La Food and Drug Administration (l’agenzia americana del farmaco, ndt) sta mettendo in guardia i pazienti e i medici dall’efficacia di due farmaci contro la malaria propagandati dal Presidente Trump per l'uso contro il coronavirus, che invece sono legati a pericoli cardiaci e da usare solo in pazienti ospedalizzati o come parte di studi clinici per il virus. I due farmaci chimicamente simili sono stati usati per anni contro la malaria e possono ancora essere usati per questo scopo.
Tuttavia, la FDA ha detto di essere a conoscenza di "gravi problemi cardiaci" associati all'uso dei farmaci, idrossiclorochina e clorochina, che sono in fase di valutazione in studi clinici per stabilire se sono utili contro la malattia causata dal coronavirus, chiamata Covid-19.
In particolare, l'agenzia ha messo in guardia contro i pericoli del ritmo cardiaco, compresa la tachicardia ventricolare. Trump ha regolarmente sollecitato l'uso dei farmaci durante i suoi briefing con la stampa, a un certo punto ha detto: "Cos'hai da perdere?" e ha aggiunto: "Penso proprio che dovrebbero provarlo".
Nel trattamento del coronavirus, i farmaci malarici sono spesso usati in combinazione con l'antibiotico azitromicina, una combinazione che potrebbe causare problemi cardiaci, ha avvertito un panel convocato dagli U.S. National Institutes of Health. Gli scienziati, tra cui Anthony Fauci del National Institute of Allergy and Infectious Diseases, hanno anche avvertito che sono necessari studi clinici per determinare l'efficacia dei farmaci contro il coronavirus.
La FDA aveva precedentemente rilasciato un'autorizzazione all'uso d'emergenza di questi farmaci nel trattamento del coronavirus, a causa dell'emergenza sanitaria pubblica. Questa autorizzazione rimane in vigore, ma venerdì 24 la FDA ha avvertito i pazienti di non usare i farmaci senza la prescrizione di un operatore sanitario, a cui ha consigliato di prendere in considerazione l'arruolamento dei pazienti che vogliono il trattamento in un adeguato studio clinico.
In un recente studio non revisionato, l'idrossiclorochina non ha aiutato i pazienti ed è stata collegata all'aumento dei decessi nella ricerca che coinvolge i pazienti dei centri medici Veterans Affairs.
Lo studio era una cosiddetta analisi retrospettiva, il che significa che i medici che la conducono hanno esaminato i risultati nelle cartelle cliniche dei pazienti. Questo metodo, pur essendo valido, non è il tipo di ricerca aurea standard, che invece è lo studio prospettico, randomizzato e controllato, in cui pazienti comparabili sono assegnati in modo casuale a diversi trattamenti. La randomizzazione stessa è un mezzo per garantire che i pazienti nei gruppi di trattamento siano il più possibile simili.
Ci sono stati un totale di 368 pazienti nell'analisi Veteran Affairs (Va), di cui 97 hanno assunto idrossiclorochina, 113 il farmaco più un antibiotico e 158 non hanno assunto niente. I decessi sono risultati più alti nel primo gruppo, ma non negli altri due, hanno riferito i ricercatori.

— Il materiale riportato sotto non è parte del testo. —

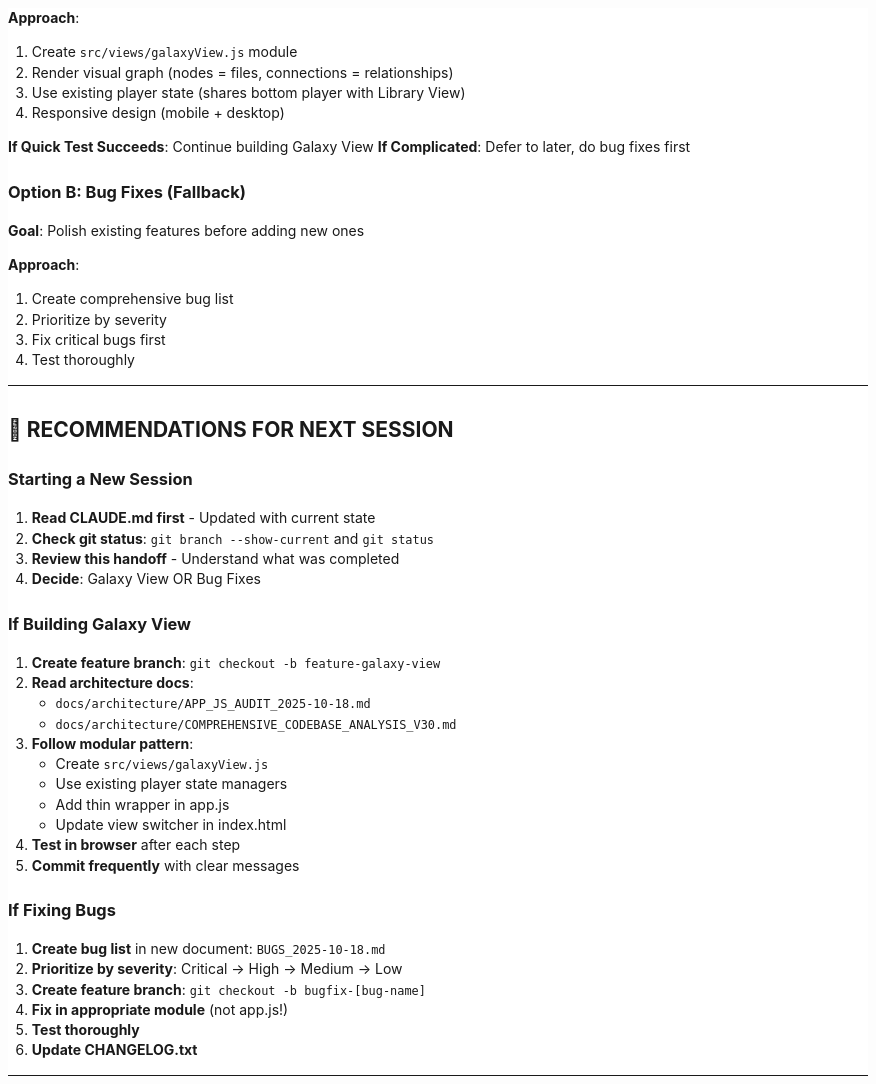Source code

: **Approach**:
1. Create `src/views/galaxyView.js` module
2. Render visual graph (nodes = files, connections = relationships)
3. Use existing player state (shares bottom player with Library View)
4. Responsive design (mobile + desktop)

**If Quick Test Succeeds**: Continue building Galaxy View
**If Complicated**: Defer to later, do bug fixes first

### Option B: Bug Fixes (Fallback)
**Goal**: Polish existing features before adding new ones

**Approach**:
1. Create comprehensive bug list
2. Prioritize by severity
3. Fix critical bugs first
4. Test thoroughly

---

## 📝 RECOMMENDATIONS FOR NEXT SESSION

### Starting a New Session

1. **Read CLAUDE.md first** - Updated with current state
2. **Check git status**: `git branch --show-current` and `git status`
3. **Review this handoff** - Understand what was completed
4. **Decide**: Galaxy View OR Bug Fixes

### If Building Galaxy View

1. **Create feature branch**: `git checkout -b feature-galaxy-view`
2. **Read architecture docs**:
   - `docs/architecture/APP_JS_AUDIT_2025-10-18.md`
   - `docs/architecture/COMPREHENSIVE_CODEBASE_ANALYSIS_V30.md`
3. **Follow modular pattern**:
   - Create `src/views/galaxyView.js`
   - Use existing player state managers
   - Add thin wrapper in app.js
   - Update view switcher in index.html
4. **Test in browser** after each step
5. **Commit frequently** with clear messages

### If Fixing Bugs

1. **Create bug list** in new document: `BUGS_2025-10-18.md`
2. **Prioritize by severity**: Critical → High → Medium → Low
3. **Create feature branch**: `git checkout -b bugfix-[bug-name]`
4. **Fix in appropriate module** (not app.js!)
5. **Test thoroughly**
6. **Update CHANGELOG.txt**

---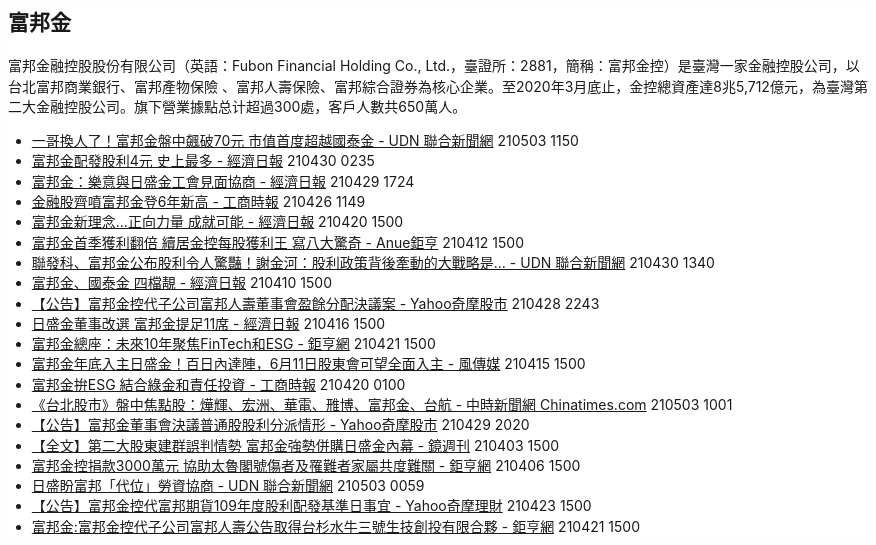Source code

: ## 富邦金

富邦金融控股股份有限公司（英語：Fubon Financial Holding Co., Ltd.，臺證所：2881，簡稱：富邦金控）是臺灣一家金融控股公司，以台北富邦商業銀行、富邦產物保險 、富邦人壽保險、富邦綜合證券為核心企業。至2020年3月底止，金控總資產達8兆5,712億元，為臺灣第二大金融控股公司。旗下營業據點总计超過300處，客戶人數共650萬人。
- [一哥換人了！富邦金盤中飆破70元 市值首度超越國泰金 - UDN 聯合新聞網](https://udn.com/news/story/7251/5429718 "一哥換人了！富邦金盤中飆破70元 市值首度超越國泰金 - UDN 聯合新聞網") 210503 1150
- [富邦金配發股利4元 史上最多 - 經濟日報](https://money.udn.com/money/story/5607/5423587 "富邦金配發股利4元 史上最多 - 經濟日報") 210430 0235
- [富邦金：樂意與日盛金工會見面協商 - 經濟日報](https://money.udn.com/money/story/5613/5422893 "富邦金：樂意與日盛金工會見面協商 - 經濟日報") 210429 1724
- [金融股齊噴富邦金登6年新高 - 工商時報](https://ctee.com.tw/news/stock/451132.html "金融股齊噴富邦金登6年新高 - 工商時報") 210426 1149
- [富邦金新理念…正向力量 成就可能 - 經濟日報](https://money.udn.com/money/story/5613/5399530 "富邦金新理念…正向力量 成就可能 - 經濟日報") 210420 1500
- [富邦金首季獲利翻倍 續居金控每股獲利王 寫八大驚奇 - Anue鉅亨](https://news.cnyes.com/news/id/4628459 "富邦金首季獲利翻倍 續居金控每股獲利王 寫八大驚奇 - Anue鉅亨") 210412 1500
- [聯發科、富邦金公布股利令人驚豔！謝金河：股利政策背後牽動的大戰略是… - UDN 聯合新聞網](https://udn.com/news/story/6839/5424520 "聯發科、富邦金公布股利令人驚豔！謝金河：股利政策背後牽動的大戰略是… - UDN 聯合新聞網") 210430 1340
- [富邦金、國泰金 四檔靚 - 經濟日報](https://money.udn.com/money/story/5739/5377706 "富邦金、國泰金 四檔靚 - 經濟日報") 210410 1500
- [【公告】富邦金控代子公司富邦人壽董事會盈餘分配決議案 - Yahoo奇摩股市](https://tw.stock.yahoo.com/news/%E5%85%AC%E5%91%8A-%E5%AF%8C%E9%82%A6%E9%87%91%E6%8E%A7%E4%BB%A3%E5%AD%90%E5%85%AC%E5%8F%B8%E5%AF%8C%E9%82%A6%E4%BA%BA%E5%A3%BD%E8%91%A3%E4%BA%8B%E6%9C%83%E7%9B%88%E9%A4%98%E5%88%86%E9%85%8D%E6%B1%BA%E8%AD%B0%E6%A1%88-144318109.html "【公告】富邦金控代子公司富邦人壽董事會盈餘分配決議案 - Yahoo奇摩股市") 210428 2243
- [日盛金董事改選 富邦金提足11席 - 經濟日報](https://money.udn.com/money/story/5613/5391635 "日盛金董事改選 富邦金提足11席 - 經濟日報") 210416 1500
- [富邦金總座：未來10年聚焦FinTech和ESG - 鉅亨網](https://news.cnyes.com/news/id/4632385 "富邦金總座：未來10年聚焦FinTech和ESG - 鉅亨網") 210421 1500
- [富邦金年底入主日盛金！百日內達陣，6月11日股東會可望全面入主 - 風傳媒](https://www.storm.mg/article/3601779 "富邦金年底入主日盛金！百日內達陣，6月11日股東會可望全面入主 - 風傳媒") 210415 1500
- [富邦金拚ESG 結合綠金和責任投資 - 工商時報](https://ctee.com.tw/news/finance/447488.html "富邦金拚ESG 結合綠金和責任投資 - 工商時報") 210420 0100
- [《台北股市》盤中焦點股：燁輝、宏洲、華電、雃博、富邦金、台航 - 中時新聞網 Chinatimes.com](https://www.chinatimes.com/realtimenews/20210503001347-260410 "《台北股市》盤中焦點股：燁輝、宏洲、華電、雃博、富邦金、台航 - 中時新聞網 Chinatimes.com") 210503 1001
- [【公告】富邦金董事會決議普通股股利分派情形 - Yahoo奇摩股市](https://tw.stock.yahoo.com/news/%E5%85%AC%E5%91%8A-%E5%AF%8C%E9%82%A6%E9%87%91%E8%91%A3%E4%BA%8B%E6%9C%83%E6%B1%BA%E8%AD%B0%E6%99%AE%E9%80%9A%E8%82%A1%E8%82%A1%E5%88%A9%E5%88%86%E6%B4%BE%E6%83%85%E5%BD%A2-120242354.html "【公告】富邦金董事會決議普通股股利分派情形 - Yahoo奇摩股市") 210429 2020
- [【全文】第二大股東建群誤判情勢 富邦金強勢併購日盛金內幕 - 鏡週刊](https://www.mirrormedia.mg/story/20210330fin006/ "【全文】第二大股東建群誤判情勢 富邦金強勢併購日盛金內幕 - 鏡週刊") 210403 1500
- [富邦金控捐款3000萬元 協助太魯閣號傷者及罹難者家屬共度難關 - 鉅亨網](https://m.cnyes.com/news/id/4624460 "富邦金控捐款3000萬元 協助太魯閣號傷者及罹難者家屬共度難關 - 鉅亨網") 210406 1500
- [日盛盼富邦「代位」勞資協商 - UDN 聯合新聞網](https://udn.com/news/story/7239/5429039 "日盛盼富邦「代位」勞資協商 - UDN 聯合新聞網") 210503 0059
- [【公告】富邦金控代富邦期貨109年度股利配發基準日事宜 - Yahoo奇摩理財](https://tw.stock.yahoo.com/news/%E5%85%AC%E5%91%8A-%E5%AF%8C%E9%82%A6%E9%87%91%E6%8E%A7%E4%BB%A3%E5%AF%8C%E9%82%A6%E6%9C%9F%E8%B2%A8109%E5%B9%B4%E5%BA%A6%E8%82%A1%E5%88%A9%E9%85%8D%E7%99%BC%E5%9F%BA%E6%BA%96%E6%97%A5%E4%BA%8B%E5%AE%9C-104059367.html "【公告】富邦金控代富邦期貨109年度股利配發基準日事宜 - Yahoo奇摩理財") 210423 1500
- [富邦金:富邦金控代子公司富邦人壽公告取得台杉水牛三號生技創投有限合夥 - 鉅亨網](https://news.cnyes.com/news/id/4632419 "富邦金:富邦金控代子公司富邦人壽公告取得台杉水牛三號生技創投有限合夥 - 鉅亨網") 210421 1500
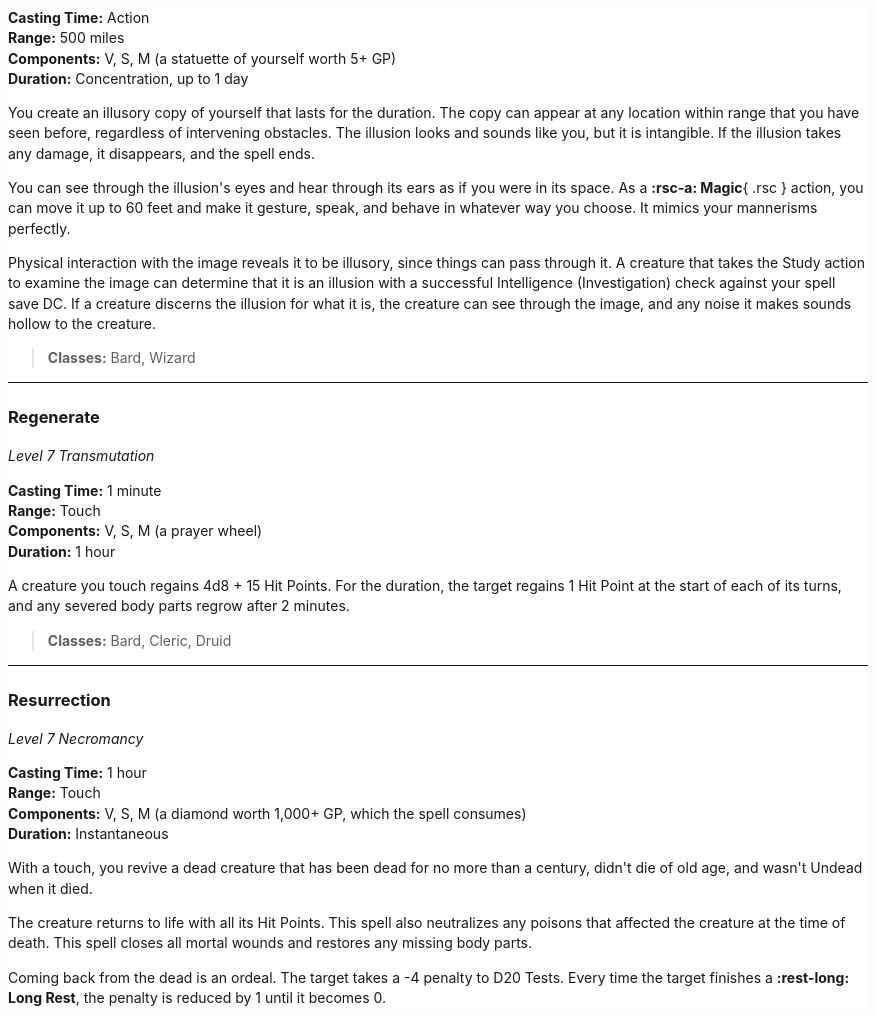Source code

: **Casting Time:** Action   
**Range:** 500 miles   
**Components:** V, S, M (a statuette of yourself worth 5+ GP)   
**Duration:** Concentration, up to 1 day

You create an illusory copy of yourself that lasts for the duration. The copy can appear at any location within range that you have seen before, regardless of intervening obstacles. The illusion looks and sounds like you, but it is intangible. If the illusion takes any damage, it disappears, and the spell ends.

You can see through the illusion's eyes and hear through its ears as if you were in its space. As a **:rsc-a: Magic**{ .rsc } action, you can move it up to 60 feet and make it gesture, speak, and behave in whatever way you choose. It mimics your mannerisms perfectly.

Physical interaction with the image reveals it to be illusory, since things can pass through it. A creature that takes the Study action to examine the image can determine that it is an illusion with a successful Intelligence (Investigation) check against your spell save DC. If a creature discerns the illusion for what it is, the creature can see through the image, and any noise it makes sounds hollow to the creature.

> **Classes:** Bard, Wizard

---

### Regenerate
*Level 7 Transmutation*

**Casting Time:** 1 minute   
**Range:** Touch   
**Components:** V, S, M (a prayer wheel)   
**Duration:** 1 hour

A creature you touch regains 4d8 + 15 Hit Points. For the duration, the target regains 1 Hit Point at the start of each of its turns, and any severed body parts regrow after 2 minutes.

> **Classes:** Bard, Cleric, Druid

---

### Resurrection
*Level 7 Necromancy*

**Casting Time:** 1 hour   
**Range:** Touch   
**Components:** V, S, M (a diamond worth 1,000+ GP, which the spell consumes)   
**Duration:** Instantaneous

With a touch, you revive a dead creature that has been dead for no more than a century, didn't die of old age, and wasn't Undead when it died.

The creature returns to life with all its Hit Points. This spell also neutralizes any poisons that affected the creature at the time of death. This spell closes all mortal wounds and restores any missing body parts.

Coming back from the dead is an ordeal. The target takes a -4 penalty to D20 Tests. Every time the target finishes a **:rest-long: Long Rest**, the penalty is reduced by 1 until it becomes 0.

"Non abbiamo trovato alcuna prova che l'uso di idrossiclorochina, con o senza azitromicina, riduca il rischio di ventilazione meccanica nei pazienti ospedalizzati con Covid-19", hanno scritto i ricercatori. I loro risultati sono stati pubblicati su un sito web medico prima della revisione tra pari da parte di altri medici. Hanno scritto che i loro risultati evidenziano la necessità di altri studi prospettici "prima dell'adozione diffusa di questi farmaci".
Le autorità sanitarie in Francia hanno anche recentemente segnalato gravi problemi cardiaci tra 54 pazienti che assumevano idrossiclorochina per il trattamento del coronavirus. Anche questi eventi non sono considerati conformi al gold standard degli studi clinici.
Anche i medici cinesi che per mesi hanno trattato pazienti in prima linea nella lotta della Cina contro il coronavirus hanno recentemente dichiarato di non aver riscontrato prove evidenti che farmaci come la clorochina fossero efficaci.
Uno studio in Brasile questo mese è stato in parte sospeso perché i pazienti che ricevevano alte dosi di clorochina hanno sviluppato problemi cardiaci e sembravano avere maggiore pericolo di mortalità.